Little by little, various groups and organizations have advocated for wearing masks, such as Whitefish, Missoula County, the University of Montana Grizzlies and Montana State University Bobcats. But with surging cases, it’s not enough so the administration has finally stepped in.
“We’ve been working to get greater community acceptance of masks. We want to get to that point where Montanans are doing right not because of a mandate or directive, but because we know it’s the right thing to do,” Bullock said. “For a mask requirement to be effective, it needs to become socially acceptable.”
Bullock emphasized that businesses can refuse service to those not wearing masks and ask them to leave. Business owners can call law enforcement, but officers will respond mainly to educate offending patrons.
“No shirt, no shoes, no mask, no service – it’s that simple,” Bullock said.
As many as nine counties have community spread, which means health professionals can’t trace where people caught the virus. So Bullock also reminded business owners they can apply for business adaptability grants to buy masks and hand sanitizer for their employees and patrons.
Then Bullock learned on Monday that the private lab that analyzes Montana’s surveillance tests – collected by test clinics that are rotating through Montana’s communities – would stop accepting test kits for two to three weeks, because it is overwhelmed.
Quest Diagnostics has been taking a week to 10 days to return test results and said Monday that COVID-19 spikes across the nation mean that they’ve fallen further behind.
Fortunately, most of the people who participate in the test clinics don’t come back as positive for the disease. But the break in testing makes it more difficult for the state Department of Public Health and Human Services to know if outbreaks occur. Montana was hitting its target of 15,000 tests a week but that will come to a screeching halt while the administration tries to find alternatives.
Bullock said the federal government encouraged the states to use private companies for their testing. But with some states experiencing thousands of new cases a day, the sudden surge is leaving all states with nowhere to turn for lab analysis.
Meanwhile, Montana’s state lab processes the more critical tests from people with symptoms and their contacts. After adding additional equipment, it’s chugging away, processing 1,200 to 1,300 tests a day and producing results within 24 to 72 hours.
“Now we’re at another road block, and it’s uncertain over the next few weeks whether we can stand up all the mass community snapshot testing events that we’ve been encouraged to plan for,” Bullock said. “I’m not going to let shortcomings or obstacles or shortcomings of Congress and the federal government from doing what’s right for Montana.”
The Bullock administration is looking at other options with the state lab or with an out-of-state lab to try to continue the community testing.
Meanwhile, only about a month remains before school starts and it’s still uncertain what will happen with schools. The Trump administration is insisting that schools open, but school boards are trying to determine what that will look like.
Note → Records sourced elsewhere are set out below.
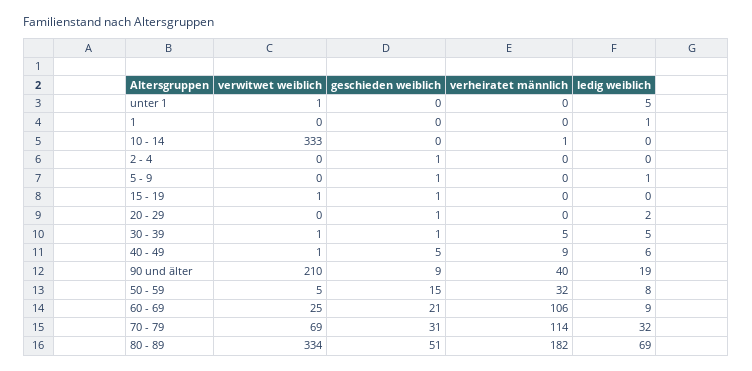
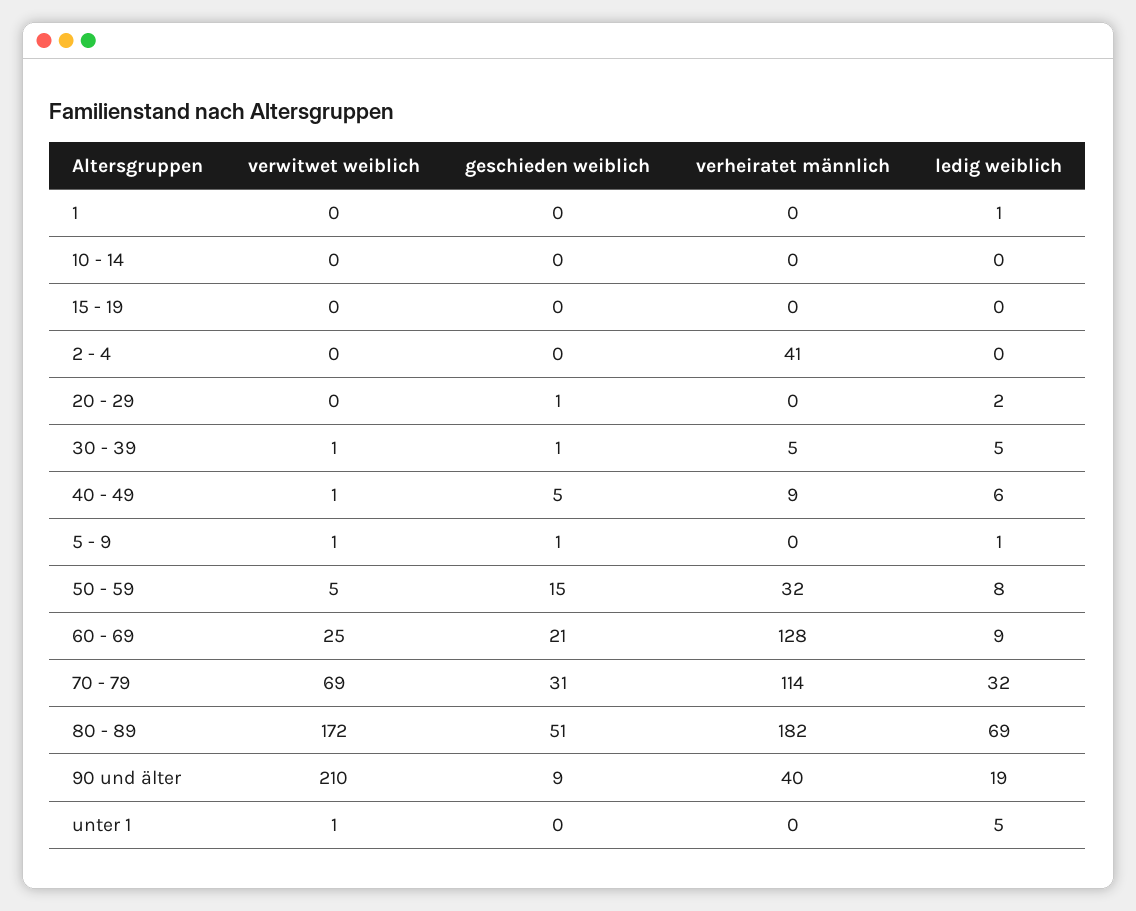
  {
    "verwitwet weiblich": {
      "unter 1": 1,
      "1": 0,
-     "10 - 14": 333,
+     "10 - 14": 0,
      "2 - 4": 0,
-     "5 - 9": 0,
+     "5 - 9": 1,
-     "15 - 19": 1,
+     "15 - 19": 0,
      "20 - 29": 0,
      "30 - 39": 1,
      "40 - 49": 1,
      "90 und älter": 210,
      "50 - 59": 5,
      "60 - 69": 25,
      "70 - 79": 69,
-     "80 - 89": 334
+     "80 - 89": 172
    },
    "geschieden weiblich": {
      "unter 1": 0,
      "1": 0,
      "10 - 14": 0,
-     "2 - 4": 1,
+     "2 - 4": 0,
      "5 - 9": 1,
-     "15 - 19": 1,
+     "15 - 19": 0,
      "20 - 29": 1,
      "30 - 39": 1,
      "40 - 49": 5,
      "90 und älter": 9,
      "50 - 59": 15,
      "60 - 69": 21,
      "70 - 79": 31,
      "80 - 89": 51
    },
    "verheiratet männlich": {
      "unter 1": 0,
      "1": 0,
-     "10 - 14": 1,
+     "10 - 14": 0,
-     "2 - 4": 0,
+     "2 - 4": 41,
      "5 - 9": 0,
      "15 - 19": 0,
      "20 - 29": 0,
      "30 - 39": 5,
      "40 - 49": 9,
      "90 und älter": 40,
      "50 - 59": 32,
-     "60 - 69": 106,
+     "60 - 69": 128,
      "70 - 79": 114,
      "80 - 89": 182
    },
    "ledig weiblich": {
      "unter 1": 5,
      "1": 1,
      "10 - 14": 0,
      "2 - 4": 0,
      "5 - 9": 1,
      "15 - 19": 0,
      "20 - 29": 2,
      "30 - 39": 5,
      "40 - 49": 6,
      "90 und älter": 19,
      "50 - 59": 8,
      "60 - 69": 9,
      "70 - 79": 32,
      "80 - 89": 69
    }
  }

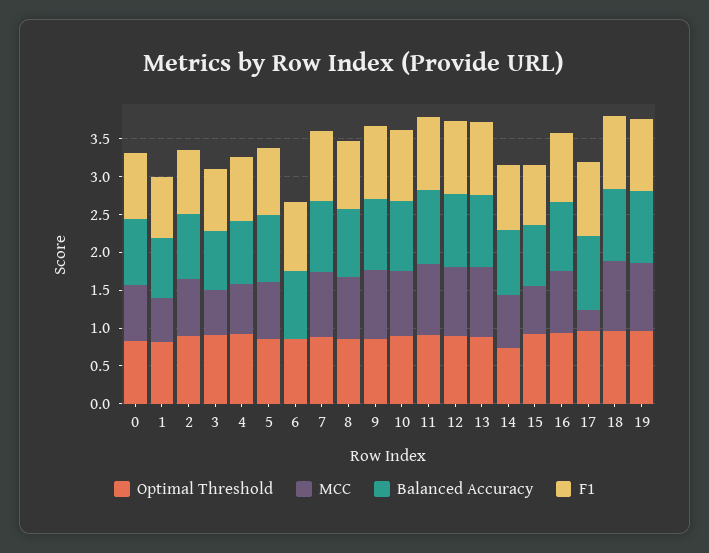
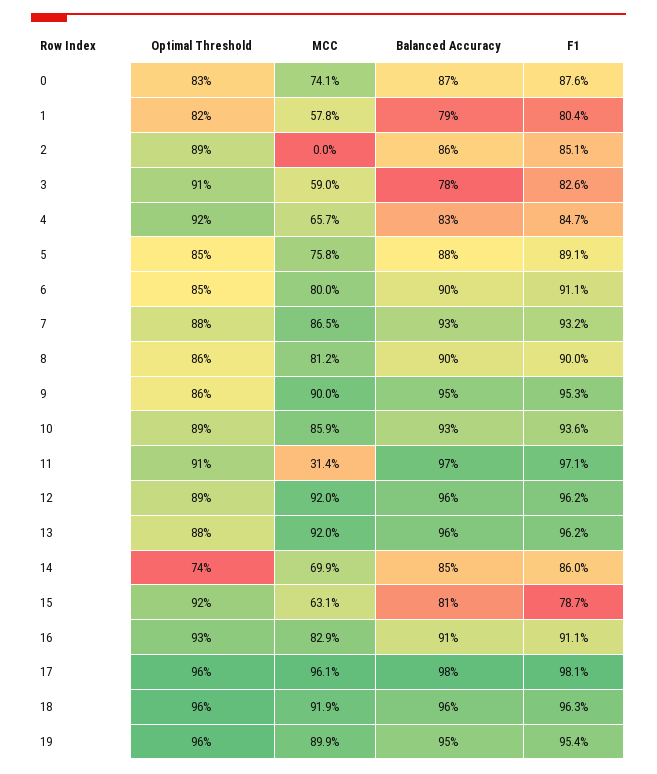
  {
    "Optimal Threshold": {
      "0": 0.83,
      "1": 0.82,
      "2": 0.89,
      "3": 0.91,
      "4": 0.92,
      "5": 0.85,
      "6": 0.85,
      "7": 0.88,
      "8": 0.86,
      "9": 0.86,
      "10": 0.89,
      "11": 0.91,
      "12": 0.89,
      "13": 0.88,
      "14": 0.74,
      "15": 0.92,
      "16": 0.93,
      "17": 0.96,
      "18": 0.96,
      "19": 0.96
    },
    "MCC": {
      "0": 0.741,
      "1": 0.578,
-     "2": 0.75,
+     "2": 0,
      "3": 0.59,
      "4": 0.657,
      "5": 0.758,
-     "6": 0,
+     "6": 0.8,
      "7": 0.865,
      "8": 0.812,
      "9": 0.9,
      "10": 0.859,
-     "11": 1,
+     "11": 0.314,
      "12": 0.92,
      "13": 0.92,
      "14": 0.699,
      "15": 0.631,
      "16": 0.829,
-     "17": 0.25,
+     "17": 0.961,
      "18": 0.919,
      "19": 0.899
    },
    "Balanced Accuracy": {
      "0": 0.87,
      "1": 0.79,
      "2": 0.86,
      "3": 0.78,
      "4": 0.83,
      "5": 0.88,
      "6": 0.9,
      "7": 0.93,
      "8": 0.9,
      "9": 0.95,
      "10": 0.93,
      "11": 0.97,
      "12": 0.96,
      "13": 0.96,
      "14": 0.85,
      "15": 0.81,
      "16": 0.91,
      "17": 0.98,
      "18": 0.96,
      "19": 0.95
    },
    "F1": {
      "0": 0.876,
      "1": 0.804,
      "2": 0.851,
      "3": 0.826,
      "4": 0.847,
      "5": 0.891,
      "6": 0.911,
      "7": 0.932,
      "8": 0.9,
      "9": 0.953,
      "10": 0.936,
      "11": 0.971,
      "12": 0.962,
      "13": 0.962,
      "14": 0.86,
      "15": 0.787,
      "16": 0.911,
      "17": 0.981,
      "18": 0.963,
      "19": 0.954
    }
  }

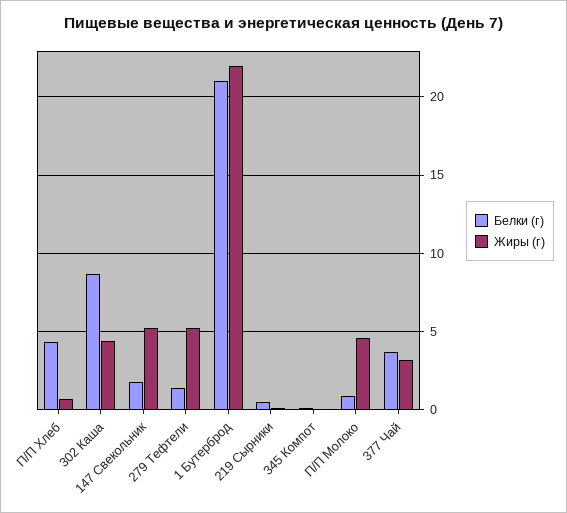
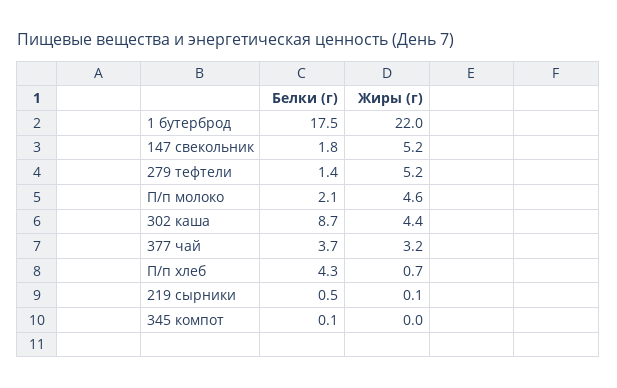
  {
    "Белки (г)": {
      "П/П Хлеб": 4.3,
      "302 Каша": 8.7,
      "147 Свекольник": 1.8,
      "279 Тефтели": 1.4,
-     "1 Бутерброд": 21,
+     "1 Бутерброд": 17.5,
      "219 Сырники": 0.5,
      "345 Компот": 0.1,
-     "П/П Молоко": 1,
+     "П/П Молоко": 2.1,
      "377 Чай": 3.7
    },
    "Жиры (г)": {
      "П/П Хлеб": 0.7,
      "302 Каша": 4.4,
      "147 Свекольник": 5.2,
      "279 Тефтели": 5.2,
      "1 Бутерброд": 22,
      "219 Сырники": 0.1,
      "345 Компот": 0,
      "П/П Молоко": 4.6,
      "377 Чай": 3.2
    }
  }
So $75 million from the CARES Act will be distributed to Montana’s K-12 schools to help them prepare to educate students for the first half of the school year in a safe manner. Among other things, the money can help provide addition transportation or hire additional staff. An additional amount based on per-student funding will go to private schools.
Masks will be encouraged in schools, Bullock said.
“There’s no reason this needs to be political because COVID-19 isn’t political,” Bullock said. “Coronavirus doesn’t care if you’re Republican, Democrat or Independent. It doesn’t care about theories or speculations or projections. It’s an unthinking parasite that can infect you either way ,and it relies on you to spread it to others. So this is about being a Montanan and being supportive of those around us.”